We find that openness is positively associated with R&D intensity and negatively with net leverage; whereas conscientiousness is negatively associated with growth. In performance tests, extraversion is negatively associated with both contemporaneous and future return on assets and cash flow. However, our results are descriptive and further work is necessary to understand the nature of the causal relations, if any, between personality and firm policies and performance.

Interestingly, Bill Gates addressed the introvert label head-on during a talk in 2013, in which he noted that “introverts can do quite well,” a comment that drew huge laughs and big applause from the crowd.  One of Gates’ favorite Ted talks is Susan Cain’s talk on the “Power of Introverts.”

“If you’re clever you can learn to get the benefits of being an introvert, which might be, say, being willing to go off for a few days and think about a tough problem, read everything you can, push yourself very hard to think out on the edge of that area,” Gates told a live audience of Q&A. “Then, if you come up with something, if you want to hire people, get them excited, build a company around that idea, you better learn what extroverts do, you better hire some extroverts, like Steve Ballmer I would claim as an extrovert, and tap into both sets of skills in order to have a company that thrives both as in deep thinking and building teams and going out into the world to sell those ideas.”

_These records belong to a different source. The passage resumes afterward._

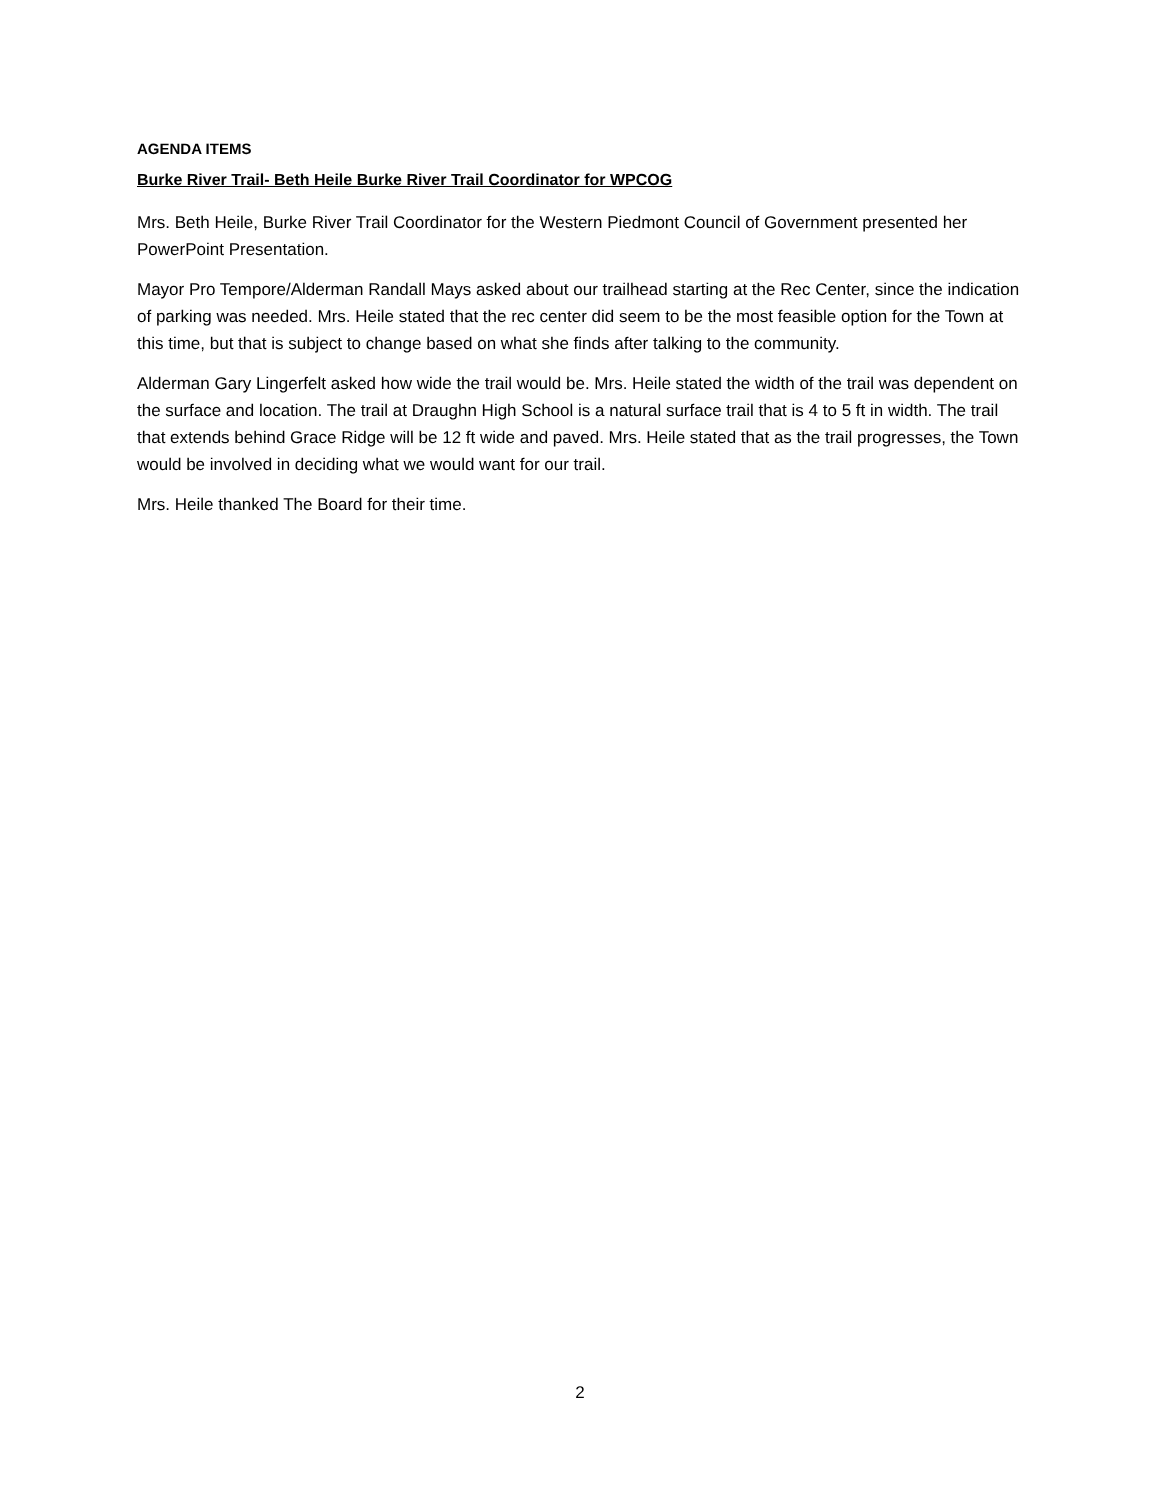AGENDA ITEMS
Burke River Trail- Beth Heile Burke River Trail Coordinator for WPCOG
Mrs. Beth Heile, Burke River Trail Coordinator for the Western Piedmont Council of Government presented her PowerPoint Presentation.
Mayor Pro Tempore/Alderman Randall Mays asked about our trailhead starting at the Rec Center, since the indication of parking was needed. Mrs. Heile stated that the rec center did seem to be the most feasible option for the Town at this time, but that is subject to change based on what she finds after talking to the community.
Alderman Gary Lingerfelt asked how wide the trail would be. Mrs. Heile stated the width of the trail was dependent on the surface and location. The trail at Draughn High School is a natural surface trail that is 4 to 5 ft in width. The trail that extends behind Grace Ridge will be 12 ft wide and paved. Mrs. Heile stated that as the trail progresses, the Town would be involved in deciding what we would want for our trail.
Mrs. Heile thanked The Board for their time.
2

Oliver Staley, a veteran journalist who covers management and workplace issues for Quartz, discussed the new findings on NPR’s “Here and Now.”

“We don’t know that the personality results in the business results,” he said. “A failing company may seek out an extrovert because they feel like that’s going to be the secret and so that extrovert is going to get tagged with the failure whether or not it’s their fault.”

But Staley did offer a hypothesis for why CEO introversion may be related to stronger returns for the company.

“Someone who is not so worried about their public persona may be more attuned to actually getting the job done,” he said.

Between Zuckerberg’s signature wardrobe and Gates’ permanently unkempt hair, it certainly seems plausible.